En 1942, Luisa Moreno est impliqué dans le procès pour meurtre du Sleepy Lagoon, une cause célèbre pour la gauche américaine et les militants des droits civiques mexicano-américains. Avec son ami de longue date Bert Corona et l'avocat Carey McWilliams, elle organise le comité de défense des Sleepy Lagoon pour disculper les jeunes inculpés. En plus de monter une défense juridique, le Comité cherche à mettre un terme aux rumeurs sur les bandes violentes de pachucos et à contrer les rapports sensationnalistes faisant état d'une guérilla urbaine entre pachucos et militaires. (La presse surnomme les attaques de pachucos en 1943 : les « émeutes zazous (Zoot Suits riots) Luisa Moreno enquête également sur les abus commis par les militaires de San Diego, servant de conseil auprès du conseiller municipal Charles C. Dail à ce sujet. Elle invite l'amiral David W. Bagley, commandant du Onzième district naval de San Diego, à une réunion entre dirigeants communautaires et syndicaux de la région de San Diego. L'amiral ne répond pas à l'invitation. Continuant à faire pression pour qu'une enquête soit ouverte, Luisa Moreno collabore avec l'avocat McWilliams pour rassembler des preuves. L'enquête indigne le sénateur de l'État de Californie, Jack B. Tenney, qui s'en prend à Luisa Moreno, l'accusant publiquement de s'engager dans une « conspiration anti-américaine ».
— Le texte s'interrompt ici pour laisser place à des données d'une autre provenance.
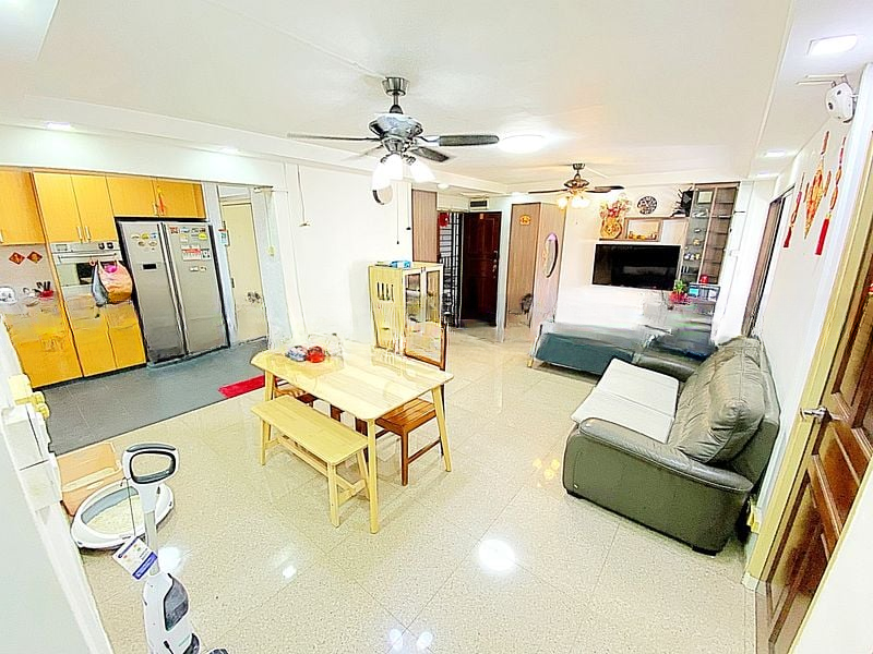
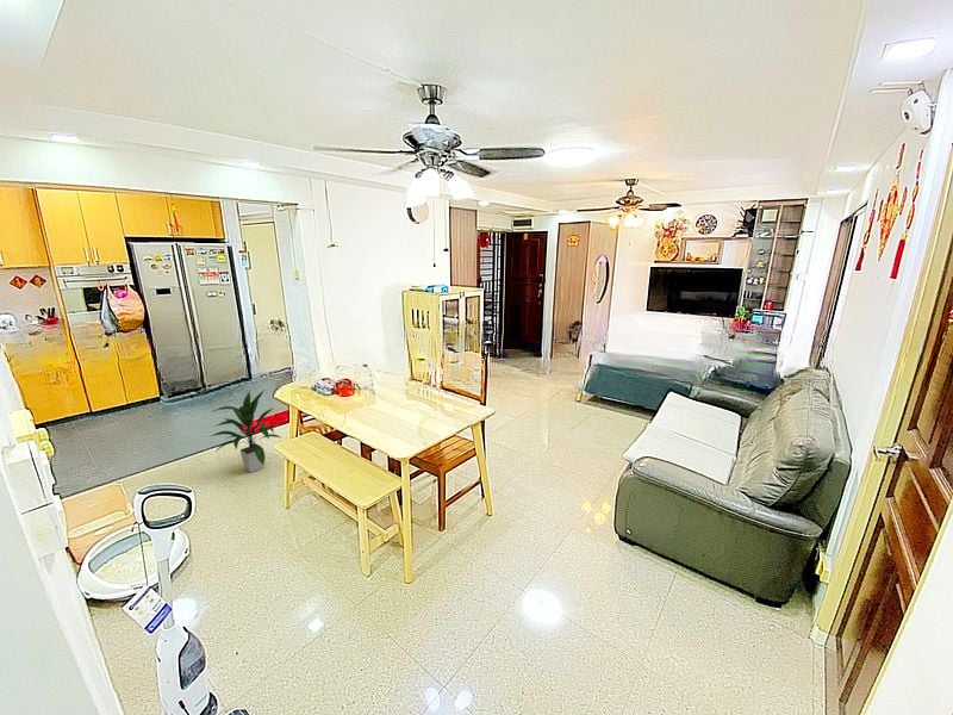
+ indoor plant [207,388,281,474]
Bien qu'occupée avec ses campagnes de défense des Zoot Suiters, elle continue à travailler dans le mouvement syndical. Dans la ville californienne d'El Monte, elle représente les cueilleurs de noix, recevant l'aide de la California Walnut Growers Association. Un représentant de l'Association « en est venu à développer une grande estime pour son caractère, ses capacités et son honnêteté ».
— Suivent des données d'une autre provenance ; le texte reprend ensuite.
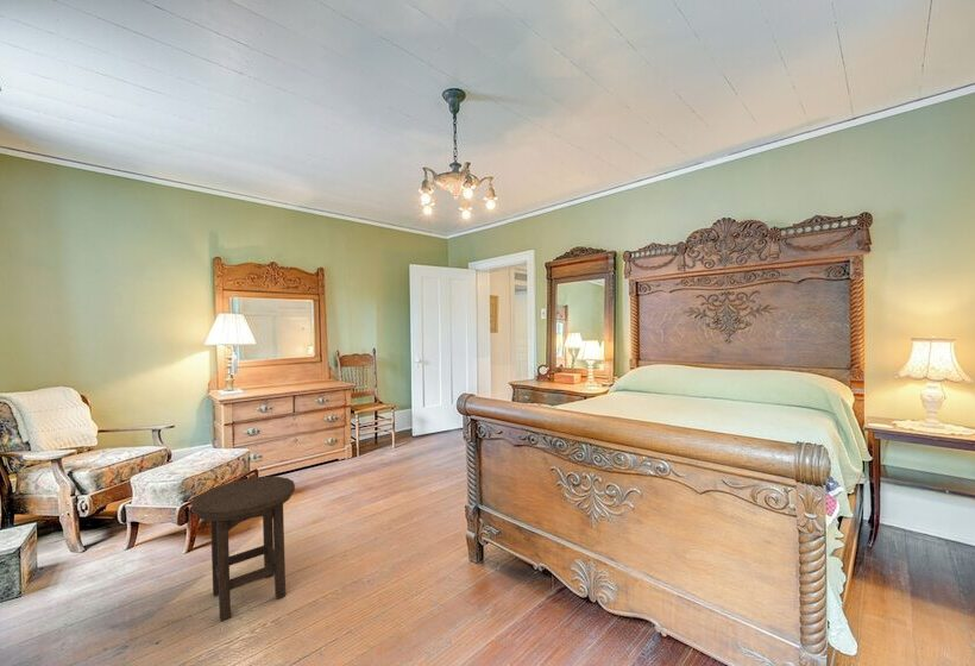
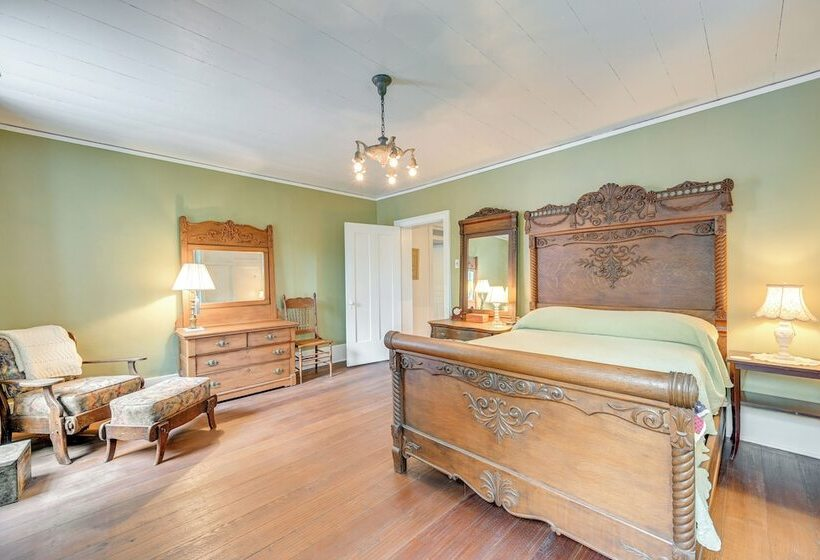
- stool [190,476,296,623]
En 1947, elle épouse Gray Bemis, un vétéran de la marine du Nebraska qui a été délégué à la convention nationale du Parti socialiste américain de 1932. Bemis partage l'intérêt de Luisa Moreno pour les droits civiques des Américains d'origine mexicaine et photographie plusieurs de ses activités.

À la fin des années 1940, Luisa Moreno crée une section à San Diego du Comité mexicain des droits civiques. Dans des discours prononcés devant des sections des Young Progressives of America, elle avertit que les tensions raciales et l'hystérie communiste provoquent le profilage racial, les stéréotypes et les violences policières contre les Américains d'origine mexicaine et d'autres minorités ethniques.

Expulsion et vie hors des États-Unis[modifier | modifier le code]

Au cours des années 1950, le Service d'immigration et de naturalisation (INS) mène l'opération Wetback pour reconduire de force Mexicains et Américains d'origine mexicaine à la frontière. L’opération vise particulièrement les dirigeants syndicaux. À l'époque, Luisa Moreno jouit d'une réputation de personne polie et respectueuse des lois, mais son activisme, sa participation passée au CIO et son appartenance au Parti communiste lui valent des ennemis parmi les maccarthystes. Son mari et elle commencent à recevoir des lettres de menaces en raison de leur travail contre la violence policière. Tenney, qui l'a qualifiée de « danger venu d'ailleurs »[d], joue un rôle déterminant dans son expulsion. On lui a offre la citoyenneté en échange de son témoignage contre Harry Bridges, mais elle refuse d'être « une femme libre avec une âme hypothéquée »[e][6].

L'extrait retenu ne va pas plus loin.